--- Start of Working data ---

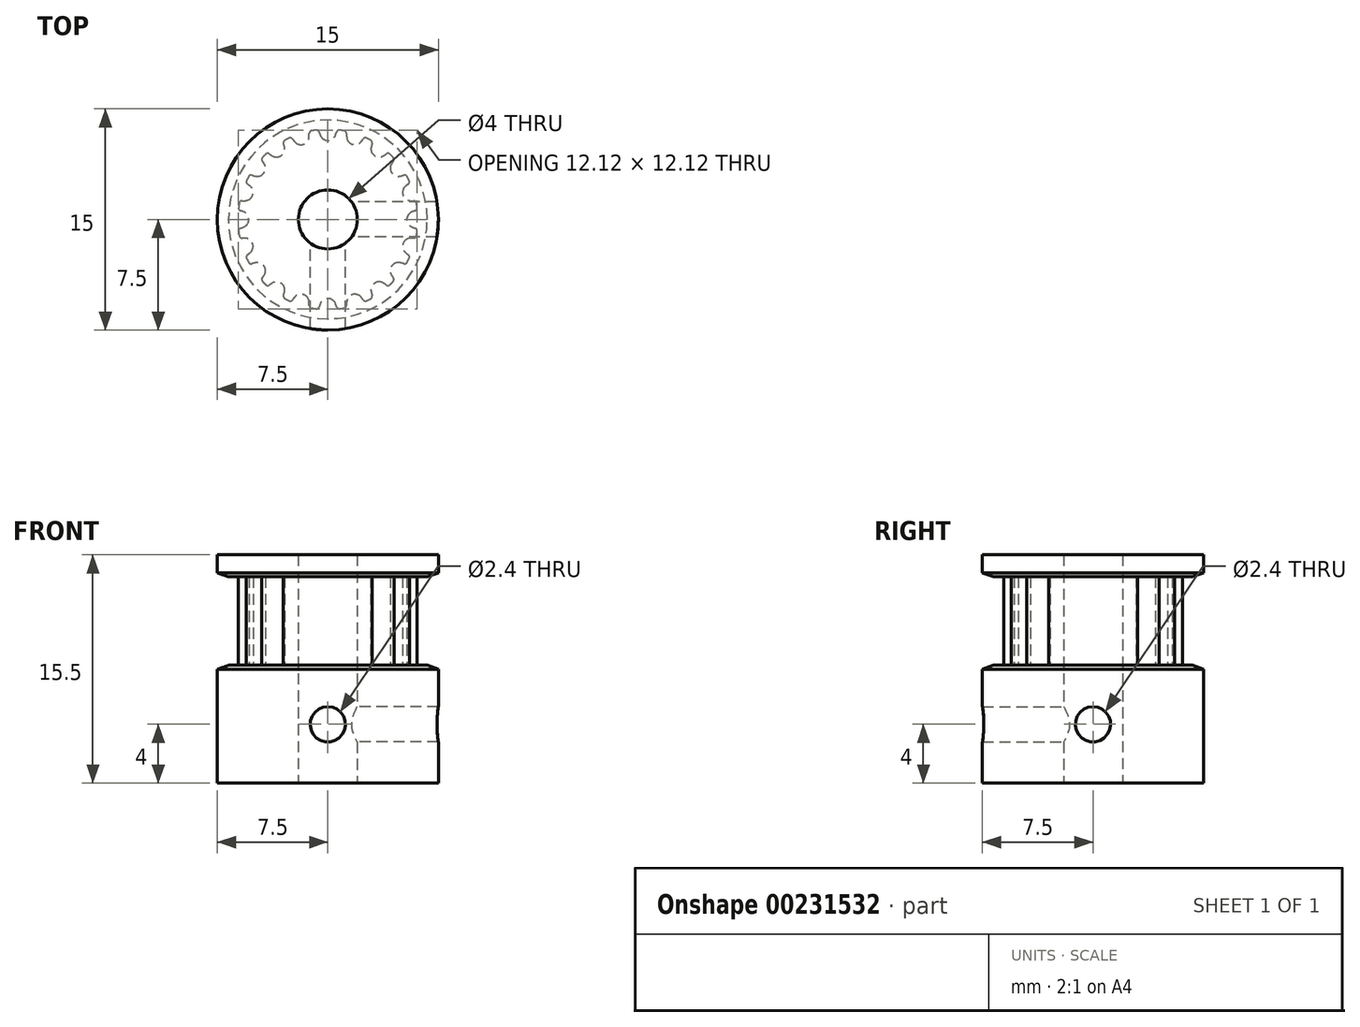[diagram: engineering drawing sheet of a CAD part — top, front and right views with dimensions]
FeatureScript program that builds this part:
annotation { "Feature Type Name" : "Feature", "Feature Type Description" : "" }
export const myFeature = defineFeature(function(context is Context, id is Id, definition is map)
    precondition{}
    {
        {
            assignVariable(context, id + "F0", {"name" : "teeth", "anyValue" : 20});
        }
        {
            assignVariable(context, id + "F1", {"name" : "belt_width", "anyValue" : 6 * mm});
        }
        {
            assignVariable(context, id + "F2", {"name" : "bore_diameter", "anyValue" : 4 * mm});
        }
        {
            var Q0;
            Q0=qCreatedBy(makeId("Top.planeOp"),FACE);
            var sketch = newSketch(context, id + "F3", { "sketchPlane" : qUnion([Q0])});
            skLineSegment(sketch, "E0", {"start": v(0, 0) * mm, "end": v(0, 5.36) * mm, "construction": true});
            skCircle(sketch, "E1", {"center": v(0, 0) * mm, "radius": 6.11 * mm});
            skPoint(sketch, "E2.MirrorCS.end.orphan", {"position": v(0.96, 6.04) * mm});
            skLineSegment(sketch, "E3", {"start": v(0.96, 6.04) * mm, "end": v(1, 6.29) * mm, "construction": true});
            skLineSegment(sketch, "E4", {"start": v(-0.96, 6.04) * mm, "end": v(-1, 6.29) * mm, "construction": true});
            skArc(sketch, "E5", {"start": v(0, 5.36) * mm, "mid": v(0.31, 5.46) * mm, "end": v(0.52, 5.72) * mm});
            skArc(sketch, "E6", {"start": v(0.52, 5.72) * mm, "mid": v(0.56, 5.83) * mm, "end": v(0.58, 5.94) * mm, "construction": true});
            skLineSegment(sketch, "E7", {"start": v(0, 5.36) * mm, "end": v(0, 6.11) * mm, "construction": true});
            skLineSegment(sketch, "E8", {"start": v(0, 6.11) * mm, "end": v(0, 6.37) * mm, "construction": true});
            skArc(sketch, "E9", {"start": v(0.58, 5.94) * mm, "mid": v(0.64, 6.04) * mm, "end": v(0.75, 6.07) * mm, "construction": true});
            skArc(sketch, "E10", {"start": v(1, 6.29) * mm, "mid": v(0, 6.37) * mm, "end": v(-1, 6.29) * mm, "construction": true});
            skLineSegment(sketch, "E11", {"start": v(0.96, 6.04) * mm, "end": v(0.84, 5.3) * mm});
            skLineSegment(sketch, "E12", {"start": v(0.84, 5.3) * mm, "end": v(0, 0) * mm});
            skLineSegment(sketch, "E13", {"start": v(0, 0) * mm, "end": v(-0.84, 5.3) * mm});
            skLineSegment(sketch, "E14", {"start": v(-0.84, 5.3) * mm, "end": v(-0.96, 6.04) * mm});
            skArc(sketch, "E15", {"start": v(0.8, 6.06) * mm, "mid": v(0.67, 6.03) * mm, "end": v(0.6, 5.93) * mm});
            skArc(sketch, "E16", {"start": v(0.52, 5.72) * mm, "mid": v(0.56, 5.83) * mm, "end": v(0.6, 5.93) * mm});
            skArc(sketch, "E17.MirrorCS", {"start": v(0, 5.36) * mm, "mid": v(-0.31, 5.46) * mm, "end": v(-0.52, 5.72) * mm});
            skArc(sketch, "E18.MirrorCS", {"start": v(-0.52, 5.72) * mm, "mid": v(-0.56, 5.83) * mm, "end": v(-0.6, 5.93) * mm});
            skArc(sketch, "E19.MirrorCS", {"start": v(-0.8, 6.06) * mm, "mid": v(-0.67, 6.03) * mm, "end": v(-0.6, 5.93) * mm});
            skArc(sketch, "E20", {"start": v(0, 6.11) * mm, "mid": v(-0.2, 6.1) * mm, "end": v(-0.4, 6.1) * mm});
            skArc(sketch, "E21", {"start": v(0.84, 5.3) * mm, "mid": v(0, 5.36) * mm, "end": v(-0.84, 5.3) * mm, "construction": true});
            skLineSegment(sketch, "E22", {"start": v(1, 6.29) * mm, "end": v(1.05, 6.66) * mm, "construction": true});
            skLineSegment(sketch, "E23", {"start": v(-1, 6.29) * mm, "end": v(-1.05, 6.66) * mm, "construction": true});
            skArc(sketch, "E24", {"start": v(-1.05, 6.66) * mm, "mid": v(0, 6.74) * mm, "end": v(1.05, 6.66) * mm, "construction": true});
            skSolve(sketch);
        }
        {
            var Q0;
            Q0=makeQuery(id+"F3.imprint","IMPRINT",FACE,{"disambiguationData":[TD([[makeQuery(id+"F3.imprint","IMPRINT",EDGE,{"derivedFrom":sQuery(id+"F3.wireOp",EDGE,"E5")}),-1.0]])]});
            var Q1;
            {var subQ1=sQuery(id+"F3.wireOp",EDGE,"E14");Q1=makeQuery(id+"F3.imprint","IMPRINT",FACE,{"disambiguationData":[TD([[makeQuery(id+"F3.imprint","IMPRINT",EDGE,{"derivedFrom":subQ1}),-1.0]])]});}
            var Q2;
            {var subQ0=sQuery(id+"F3.wireOp",EDGE,"E12");Q2=makeQuery(id+"F3.imprint","IMPRINT",FACE,{"disambiguationData":[TD([[makeQuery(id+"F3.imprint","IMPRINT",EDGE,{"derivedFrom":subQ0}),-1.0]])]});}
            extrude(context, id + "F4", {"entities" : qUnion([Q0, Q1, Q2]), "endBound" : BoundingType.SYMMETRIC, "depth" : getVariable(context, 'belt_width')});
        }
        {
            var Q0;
            Q0=makeQuery(id+"F4.opExtrude","SWEPT_BODY",BODY,{"disambiguationData":[OSD([sQuery(id+"F3.wireOp",EDGE,"E1"),sQuery(id+"F3.wireOp",EDGE,"E5"),sQuery(id+"F3.wireOp",EDGE,"E11"),sQuery(id+"F3.wireOp",EDGE,"E12"),sQuery(id+"F3.wireOp",EDGE,"E13"),sQuery(id+"F3.wireOp",EDGE,"E14"),sQuery(id+"F3.wireOp",EDGE,"E15"),sQuery(id+"F3.wireOp",EDGE,"E16"),sQuery(id+"F3.wireOp",EDGE,"E17.MirrorCS"),sQuery(id+"F3.wireOp",EDGE,"E18.MirrorCS"),sQuery(id+"F3.wireOp",EDGE,"E19.MirrorCS")])]});
            var Q1;
            Q1=makeQuery(id+"F4.opExtrude","SWEPT_EDGE",EDGE,{"disambiguationData":[OSD([sQuery(id+"F3.wireOp",EDGE,"E12"),sQuery(id+"F3.wireOp",EDGE,"E13")])]});
            circularPattern(context, id + "F5", {"operationType" : NewBodyOperationType.ADD, "entities" : qUnion([Q0]), "axis" : qUnion([Q1]), "angle" : 360 * degree, "instanceCount" : getVariable(context, 'teeth'), "equalSpace" : true});
        }
        {
            var Q0;
            Q0=qCreatedBy(makeId("Front.planeOp"),FACE);
            var sketch = newSketch(context, id + "F6", { "sketchPlane" : qUnion([Q0])});
            skLineSegment(sketch, "E25", {"start": v(0, -3) * mm, "end": v(6.74, -3) * mm});
            skLineSegment(sketch, "E26", {"start": v(6.74, -3) * mm, "end": v(7.5, -3.28) * mm});
            skLineSegment(sketch, "E27", {"start": v(7.5, -3.28) * mm, "end": v(7.5, -11) * mm});
            skLineSegment(sketch, "E28", {"start": v(7.5, -11) * mm, "end": v(0, -11) * mm});
            skLineSegment(sketch, "E29", {"start": v(0, -11) * mm, "end": v(0, -3) * mm});
            skLineSegment(sketch, "E30", {"start": v(0, 3) * mm, "end": v(6.74, 3) * mm});
            skLineSegment(sketch, "E31", {"start": v(7.5, 3.28) * mm, "end": v(6.74, 3) * mm});
            skLineSegment(sketch, "E32", {"start": v(7.5, 3.28) * mm, "end": v(7.5, 4.5) * mm});
            skLineSegment(sketch, "E33", {"start": v(7.5, 4.5) * mm, "end": v(0, 4.5) * mm});
            skLineSegment(sketch, "E34", {"start": v(0, 4.5) * mm, "end": v(0, 3) * mm});
            skLineSegment(sketch, "E35", {"start": v(6.74, -3) * mm, "end": v(7.5, -3) * mm, "construction": true});
            skLineSegment(sketch, "E36", {"start": v(7.5, -3) * mm, "end": v(7.5, -3.28) * mm, "construction": true});
            skLineSegment(sketch, "E37", {"start": v(6.74, 3) * mm, "end": v(7.5, 3) * mm, "construction": true});
            skLineSegment(sketch, "E38", {"start": v(7.5, 3) * mm, "end": v(7.5, 3.28) * mm, "construction": true});
            skLineSegment(sketch, "E39", {"start": v(6.11, 0) * mm, "end": v(6.11, -3) * mm, "construction": true});
            skSolve(sketch);
        }
        {
            var Q0;
            Q0 = qSketchRegion(id + "F6", true);
            var Q1;
            Q1 = qConstructionFilter(qBodyType(qCreatedBy(id + "F6" ,EDGE), BodyType.WIRE), ConstructionObject.NO);
            var Q2;
            Q2=sQuery(id+"F6.wireOp",EDGE,"E29");
            revolve(context, id + "F7", {"operationType" : NewBodyOperationType.ADD, "entities" : qUnion([Q0]), "surfaceEntities" : qUnion([Q1]), "axis" : qUnion([Q2]), "revolveType" : RevolveType.FULL});
        }
        {
            var Q0;
            Q0=makeQuery(id+"F7.opRevolve","SWEPT_FACE",FACE,{"disambiguationData":[OSD([sQuery(id+"F6.wireOp",EDGE,"E28")])]});
            var sketch = newSketch(context, id + "F8", { "sketchPlane" : qUnion([Q0])});
            skPoint(sketch, "E40", {"position": v(0, 0) * mm});
            skSolve(sketch);
        }
        {
            var Q0;
            Q0=sQuery(id+"F8.wireOp",VERTEX,"E40");
            var Q1;
            Q1=makeQuery(id+"F4.opExtrude","SWEPT_BODY",BODY,{"disambiguationData":[OSD([sQuery(id+"F3.wireOp",EDGE,"E1"),sQuery(id+"F3.wireOp",EDGE,"E5"),sQuery(id+"F3.wireOp",EDGE,"E11"),sQuery(id+"F3.wireOp",EDGE,"E12"),sQuery(id+"F3.wireOp",EDGE,"E13"),sQuery(id+"F3.wireOp",EDGE,"E14"),sQuery(id+"F3.wireOp",EDGE,"E15"),sQuery(id+"F3.wireOp",EDGE,"E16"),sQuery(id+"F3.wireOp",EDGE,"E17.MirrorCS"),sQuery(id+"F3.wireOp",EDGE,"E18.MirrorCS"),sQuery(id+"F3.wireOp",EDGE,"E19.MirrorCS")])]});
            hole(context, id + "F9", {"style" : HoleStyle.SIMPLE, "holeDiameter" : getVariable(context, 'bore_diameter'), "endStyle" : HoleEndStyle.THROUGH, "locations" : qUnion([Q0]), "scope" : qUnion([Q1]), "isTappedThrough" : true});
        }
        {
            var Q0;
            Q0=qCreatedBy(makeId("Front.planeOp"),FACE);
            var sketch = newSketch(context, id + "F10", { "sketchPlane" : qUnion([Q0])});
            skPoint(sketch, "E41", {"position": v(0, -7) * mm});
            skLineSegment(sketch, "E42", {"start": v(0, -11) * mm, "end": v(0, -3) * mm});
            skSolve(sketch);
        }
        {
            var Q0;
            Q0=qCreatedBy(makeId("Right.planeOp"),FACE);
            var sketch = newSketch(context, id + "F11", { "sketchPlane" : qUnion([Q0])});
            skPoint(sketch, "E43", {"position": v(0, -7) * mm});
            skSolve(sketch);
        }
        {
            var Q0;
            Q0=sQuery(id+"F10.wireOp",VERTEX,"E41");
            var Q1;
            Q1=makeQuery(id+"F4.opExtrude","SWEPT_BODY",BODY,{"disambiguationData":[OSD([sQuery(id+"F3.wireOp",EDGE,"E1"),sQuery(id+"F3.wireOp",EDGE,"E5"),sQuery(id+"F3.wireOp",EDGE,"E11"),sQuery(id+"F3.wireOp",EDGE,"E12"),sQuery(id+"F3.wireOp",EDGE,"E13"),sQuery(id+"F3.wireOp",EDGE,"E14"),sQuery(id+"F3.wireOp",EDGE,"E15"),sQuery(id+"F3.wireOp",EDGE,"E16"),sQuery(id+"F3.wireOp",EDGE,"E17.MirrorCS"),sQuery(id+"F3.wireOp",EDGE,"E18.MirrorCS"),sQuery(id+"F3.wireOp",EDGE,"E19.MirrorCS")])]});
            hole(context, id + "F12", {"style" : HoleStyle.SIMPLE, "endStyle" : HoleEndStyle.THROUGH, "oppositeDirection" : true, "standardTappedOrClearance" : lookupTablePath({ "standard" : "ISO", "engagement" : "75%", "pitch" : "0.6 mm", "size" : "M3", "type" : "Tapped" }), "standardBlindInLast" : lookupTablePath({ "standard" : "ISO", "engagement" : "75%", "pitch" : "0.6 mm", "size" : "M3", "type" : "Tapped" }), "holeDiameter" : 2.4 * mm, "locations" : qUnion([Q0]), "scope" : qUnion([Q1]), "isTappedThrough" : true, "showTappedDepth" : true});
        }
        {
            var Q0;
            Q0=sQuery(id+"F11.wireOp",VERTEX,"E43");
            var Q1;
            Q1=makeQuery(id+"F4.opExtrude","SWEPT_BODY",BODY,{"disambiguationData":[OSD([sQuery(id+"F3.wireOp",EDGE,"E1"),sQuery(id+"F3.wireOp",EDGE,"E5"),sQuery(id+"F3.wireOp",EDGE,"E11"),sQuery(id+"F3.wireOp",EDGE,"E12"),sQuery(id+"F3.wireOp",EDGE,"E13"),sQuery(id+"F3.wireOp",EDGE,"E14"),sQuery(id+"F3.wireOp",EDGE,"E15"),sQuery(id+"F3.wireOp",EDGE,"E16"),sQuery(id+"F3.wireOp",EDGE,"E17.MirrorCS"),sQuery(id+"F3.wireOp",EDGE,"E18.MirrorCS"),sQuery(id+"F3.wireOp",EDGE,"E19.MirrorCS")])]});
            hole(context, id + "F13", {"style" : HoleStyle.SIMPLE, "endStyle" : HoleEndStyle.THROUGH, "oppositeDirection" : true, "standardTappedOrClearance" : lookupTablePath({ "standard" : "ISO", "engagement" : "75%", "pitch" : "0.6 mm", "size" : "M3", "type" : "Tapped" }), "standardBlindInLast" : lookupTablePath({ "standard" : "ISO", "engagement" : "75%", "pitch" : "0.6 mm", "size" : "M3", "type" : "Tapped" }), "holeDiameter" : 2.4 * mm, "locations" : qUnion([Q0]), "scope" : qUnion([Q1]), "isTappedThrough" : true, "showTappedDepth" : true});
        }
    });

--- End of Working data ---

Given exercise
Rewrite everything from the start of the records down to the line containing "export const myFeature", replacing "definition" with "args" and changing nothing else; leave the pictures out of your answer.

Result of the exercise
[diagram: engineering drawing sheet of a CAD part — top, front and right views with dimensions]
FeatureScript program that builds this part:
annotation { "Feature Type Name" : "Feature", "Feature Type Description" : "" }
export const myFeature = defineFeature(function(context is Context, id is Id, args is map)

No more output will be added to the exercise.